The impact of the ongoing war between Iran and Israel is directly visible on many sectors of India. Due to international tensions and the resulting crude oil prices, freight charges and supply chain disruptions, costs in related sectors have increased significantly. This has increased concerns about companies' profits, cost of stock holding and future demand.
High crude oil prices are making raw materials like plastics, resins, insulation and packaging expensive. Besides, the cost of fuel and transport has also increased. Additionally, disruptions in transportation routes and airspace have made freight transportation expensive and delivery delays, forcing companies to hold excess stock and increasing expenses. A huge decline is also being seen in the shares of companies selling consumer durables in the country. Shares of pipe companies have fallen by up to 21 percent.
Impact on consumer durables
The biggest concern currently in the consumer durables sector is the impact on export sales in Q1FY27, especially if the airspace in the Middle East remains closed. However, most of the goods go via sea, which is not much affected right now, but the cost of air freight may put pressure on the profits of the companies.
Demand in this sector is price sensitive, so companies are not able to easily pass on the increased costs to customers. This may affect the earnings (EBITDA) of companies in a short time. Additionally, supply chain issues remain, especially if supplies of essential goods from countries in the Far East are affected. Nifty Consumer Durables have declined by 12.3% since the war started on 27 February 2026.
Shock to RAC companies in peak season
The Room Air Conditioner (RAC) sector has suffered a setback at a time when March is the most important month of production. Its impact may continue till Q1FY27, which may impact preparations to meet summer demand.

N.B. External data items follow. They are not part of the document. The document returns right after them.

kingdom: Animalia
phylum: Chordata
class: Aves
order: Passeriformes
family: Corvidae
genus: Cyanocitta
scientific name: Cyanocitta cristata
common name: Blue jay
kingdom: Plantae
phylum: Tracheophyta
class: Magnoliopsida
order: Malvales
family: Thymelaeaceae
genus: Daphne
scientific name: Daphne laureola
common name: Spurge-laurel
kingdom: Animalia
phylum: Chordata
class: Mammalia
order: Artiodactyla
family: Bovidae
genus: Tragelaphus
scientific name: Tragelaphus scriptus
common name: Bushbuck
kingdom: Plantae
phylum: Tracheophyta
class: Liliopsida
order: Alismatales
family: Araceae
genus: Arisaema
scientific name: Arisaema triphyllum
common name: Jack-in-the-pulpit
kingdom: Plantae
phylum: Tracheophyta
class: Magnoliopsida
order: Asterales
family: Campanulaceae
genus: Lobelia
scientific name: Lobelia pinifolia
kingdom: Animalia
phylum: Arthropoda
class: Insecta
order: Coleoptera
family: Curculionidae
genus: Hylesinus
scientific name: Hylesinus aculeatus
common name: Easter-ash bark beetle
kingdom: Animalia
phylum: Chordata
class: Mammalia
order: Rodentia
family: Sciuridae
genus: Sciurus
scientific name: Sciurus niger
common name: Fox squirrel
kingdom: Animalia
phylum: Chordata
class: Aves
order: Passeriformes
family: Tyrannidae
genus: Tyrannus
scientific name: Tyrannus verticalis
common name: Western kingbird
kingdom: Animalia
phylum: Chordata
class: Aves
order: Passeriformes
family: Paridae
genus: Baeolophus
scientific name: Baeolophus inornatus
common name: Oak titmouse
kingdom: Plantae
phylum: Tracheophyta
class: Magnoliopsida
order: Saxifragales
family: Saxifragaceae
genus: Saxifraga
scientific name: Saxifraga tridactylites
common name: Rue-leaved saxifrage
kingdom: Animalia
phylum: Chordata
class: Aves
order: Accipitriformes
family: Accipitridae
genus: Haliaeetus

Shortage of LPG has emerged as a big problem, due to which there is difficulty in making heat exchanger. Due to this, some companies are now using other fuels like oxyacetylene and PNG. However, due to rising prices of resins and industrial gases, there is pressure on profits, due to which companies are considering increasing prices. Due to the uncertain environment, companies are avoiding accumulating expensive stocks. Since February 27, shares of Amber Enterprises and PG Electroplast have fallen 21%, Voltas has fallen 20%, Blue Star has fallen 16% and Havells has fallen 12%.